Bio : Alessandro Jedlowski est collaborateur scientifique du Fonds National pour la recherche scientifique Belge (FRS-FNRS) au Centre de Recherche en Information et Communication de l’Université Libre de Bruxelles (Belgique). Au cours des dernières années, sa recherche s’est concentrée sur l’analyse des aspects économiques et politiques de la production cinématographique au Nigeria, en Ethiopie et en Côte d’Ivoire, et sur les interactions entre les industries médiatiques africaines et celles des pays du Sud tels que l’Inde et la Chine. Il a publié de nombreux articles dans des ouvrages collectifs et sur des revues internationales telles que African Affairs, Media, Culture and Society and Television and New Media. Plus récemment, il a dirigé la publication des ouvrages Mobility between Africa, Asia and Latin America: Economic Networks and Cultural Interactions (Zed Books, 2017) et Cine-Ethiopia: The History and Politics of Film in the Horn of Africa (Michigan State University Press, 2018) et d’un numéro spécial de la revue Journal of African Cultural Studies (Vol. 29, no. 1) sur les interactions médiatiques entre Afrique et Chine.

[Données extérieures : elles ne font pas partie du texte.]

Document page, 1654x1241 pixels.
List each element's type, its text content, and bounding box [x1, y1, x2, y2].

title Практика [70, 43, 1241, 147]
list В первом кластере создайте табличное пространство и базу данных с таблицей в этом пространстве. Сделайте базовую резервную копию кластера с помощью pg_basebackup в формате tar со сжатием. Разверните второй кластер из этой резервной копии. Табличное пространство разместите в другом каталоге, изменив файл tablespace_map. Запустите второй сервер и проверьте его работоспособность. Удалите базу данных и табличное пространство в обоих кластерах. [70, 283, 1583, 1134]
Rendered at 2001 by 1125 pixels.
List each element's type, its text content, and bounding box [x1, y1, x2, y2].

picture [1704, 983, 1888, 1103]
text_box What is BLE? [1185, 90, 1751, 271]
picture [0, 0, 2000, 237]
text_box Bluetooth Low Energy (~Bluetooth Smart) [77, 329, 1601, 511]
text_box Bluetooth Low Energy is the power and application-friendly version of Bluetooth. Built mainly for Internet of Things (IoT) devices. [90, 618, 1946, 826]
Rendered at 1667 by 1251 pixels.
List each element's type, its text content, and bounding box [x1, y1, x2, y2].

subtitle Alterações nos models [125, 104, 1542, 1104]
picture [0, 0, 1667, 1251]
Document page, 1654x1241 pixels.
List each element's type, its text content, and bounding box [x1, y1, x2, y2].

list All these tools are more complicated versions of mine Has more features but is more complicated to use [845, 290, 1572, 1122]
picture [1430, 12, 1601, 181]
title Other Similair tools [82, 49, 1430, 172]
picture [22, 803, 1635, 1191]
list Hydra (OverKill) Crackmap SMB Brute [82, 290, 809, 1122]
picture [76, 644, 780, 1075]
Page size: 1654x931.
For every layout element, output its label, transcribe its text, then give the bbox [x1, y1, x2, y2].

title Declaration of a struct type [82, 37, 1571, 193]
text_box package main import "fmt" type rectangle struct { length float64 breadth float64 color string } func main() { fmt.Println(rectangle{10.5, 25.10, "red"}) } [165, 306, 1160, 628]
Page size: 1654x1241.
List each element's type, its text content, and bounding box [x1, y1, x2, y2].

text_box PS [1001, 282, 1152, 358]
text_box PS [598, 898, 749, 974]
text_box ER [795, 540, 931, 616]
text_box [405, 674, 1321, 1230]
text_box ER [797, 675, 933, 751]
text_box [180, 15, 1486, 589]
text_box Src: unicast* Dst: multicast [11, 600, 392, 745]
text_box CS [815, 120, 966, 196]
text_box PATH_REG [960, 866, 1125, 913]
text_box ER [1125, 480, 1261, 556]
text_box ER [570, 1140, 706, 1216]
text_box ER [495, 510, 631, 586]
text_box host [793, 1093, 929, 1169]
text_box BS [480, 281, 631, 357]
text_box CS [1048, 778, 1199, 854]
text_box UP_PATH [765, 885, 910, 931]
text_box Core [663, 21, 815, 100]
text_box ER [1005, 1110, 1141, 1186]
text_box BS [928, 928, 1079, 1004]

Abstract : Avec l’introduction de technologies analogiques et (plus tard) numériques, de nombreux pays d’Afrique subsaharienne ont connu l’émergence et la croissance rapide d’industries audiovisuelles commerciales produisant des films en format vidéo. L’industrie nigériane, Nollywood, est le cas d’étude qui a suscité le plus l’intérêt, générant la formulation d’un modèle analytique qui a souvent influencé notre compréhension d’autres exemples de production ayant lieu sur le continent. Cette communication propose une analyse comparative de l’histoire de la production vidéo dans trois pays d’Afrique subsaharienne (Nigéria, Ethiopie et Côte d’Ivoire) afin de complexifier notre compréhension de la production vidéo africaine au-delà du modèle de Nollywood. À partir des documents recueillis au cours de recherches de terrain ethnographiques menées dans chacun de ces pays, cette contribution offre une contribution originale au débat actuel sur l’impact des technologies analogiques et numériques sur la transformation du cinéma africain en mettant en évidence le rôle des contextes politique, économique et infrastructurel locaux sur le développement des industries vidéo en Afrique subsaharienne. L’application d’une méthode ethnographique permet de développer ce que l’on pourrait définir comme une approche holistique de l’étude des médias, capable d’étudier conjointement les pratiques et les discours relatifs à la production, la distribution et la consommation des médias, tout en montrant les interactions réciproques entre ces différentes dimensions.

*L’argument de cette communication est élargi et développé dans le chapitre « African videoscapes : Southern Nigeria, Ethiopia and Côte d’Ivoire in comparative perspective » à paraitre en 2018 dans l’ouvrage collectif Companion to African Cinema, sous la direction de Kenneth Harrow et Carmela Garritano (Londres et New York : Blackwell-Wiley). Je remercie Rozenn Nakanabo Diallo pour son aide dans la préparation de la version française du texte présentée ici.